İbnü’l-Bühlûl’ün adı kaynaklarda Hallâc davası münasebetiyle sıkça geçer. Abbâsî veziri Hâmid b. Abbas, Hallâc’ın durumunu Bağdat’ın doğu ve batı yakalarının kadıları olan Ebû Ömer el-Kādî ile İbnü’l-Bühlûl’e sordu. Ebû Ömer katlinin vâcip olduğuna hükmetti; İbnü’l-Bühlûl ise iddia edilen hususlara inandığını ikrar etmedikçe katlinin gerekmediğini belirtti. Ancak uygulamada Ebû Ömer’in fetvası esas alındı. Kaynaklarda İbnü’l-Bühlûl’ün Nâsiħu’l-ĥadîŝ ve mensûħuh, Kitâbü’d-DuǾâǿ, Edebü’l-ķāđî ve Kitâb fi’n-naĥv Ǿalâ meźhebi’l-Kûfiyyîn adlı eserlerinden söz edilir.

BİBLİYOGRAFYA:

Vekî‘, Aħbârü’l-ķuđât, III, 285; Arîb b. Sa‘d, Śılatü’t-Târîħi’t-Ŧaberî (Taberî, Târîħ [Ebü’l-Fazl] içinde), XI, 36, 70, 79, 120; Ebû Bekir ez-Zübeydî, Ŧabaķātü’n-naĥviyyîn ve’l-luġaviyyîn (nşr. M. Ebü’l-Fazl), Kahire 1984, s. 138, 187; Tenûhî, Nişvârü’l-muĥâđara ve aħbârü’l-müźâkere (nşr.

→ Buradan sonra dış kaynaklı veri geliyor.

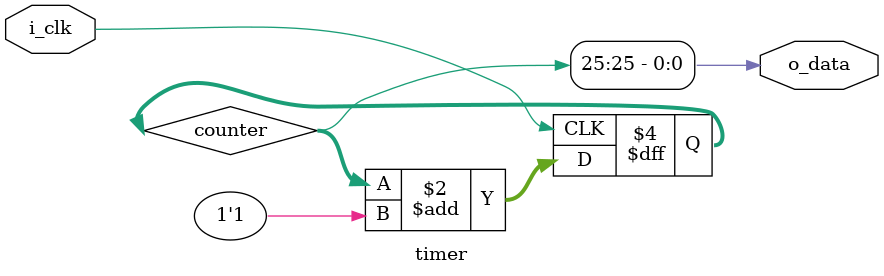
<source format=v>
/*

Timer Component

*/

`default_nettype none

module timer #(
  parameter CLK_FREQ = 12_000_000,      // clock frequency (Hz)
  parameter WIDTH = 26,                 // width of counter chain
  parameter BITS = 1                    // number of timer output bits
) (
  input             i_clk,              // system clock
  output [BITS-1:0] o_data              // timer output bits
);

  // establish free-running counter
  reg [WIDTH-1:0] counter;
  initial counter = 0;
  always @(posedge i_clk)
    counter <= counter + 1'b1;

  assign o_data = counter[WIDTH-1:WIDTH-BITS];

endmodule

</source>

Abbûd eş-Şâlecî), Beyrut 1391/1971, I, 47, 163, 242-244, 255-259; Hatîb, Târîħu Baġdâd, IV, 30-34; Kemâleddin el-Enbârî, Nüzhetü’l-elibbâǿ (nşr. İbrâhim es-Sâmerrâî), Zerkā 1405/1985, s. 188-191; İbnü’l-Cevzî, el-Muntažam (Atâ), XIII, 292-295; Yâkūt, MuǾcemü’l-üdebâǿ, I, 87-91; II, 138-161; İbnü’l-Esîr, el-Kâmil, VIII, 223; Zehebî, AǾlâmü’n-nübelâǿ, XIV, 497-500; a.mlf., el-Ǿİber, I, 476-477; Safedî, el-Vâfî, VI, 235-237; İbn Kesîr, el-Bidâye, XI, 165; Kureşî, el-Cevâhirü’l-muđiyye, I, 137-142; III, 20; İbn Kutluboğa, Tâcü’t-terâcim (nşr. İbrâhim Sâlih), Beyrut 1412/1992, s. 32-34; Süyûtî, Buġyetü’l-vuǾât, I, 295-296; Temîmî, Ŧabaķātü’s-seniyye, I, 271-276; Keşfü’ž-žunûn, I, 46; II, 1417, 1920; İbnü’l-İmâd, Şeźerât, II, 276; H. Laust, “Ibn Buhlūl”, EI² (İng.), III, 739; M. Âsaf Fikret, “İbn Bühlûl”, DMBİ, III, 142-143.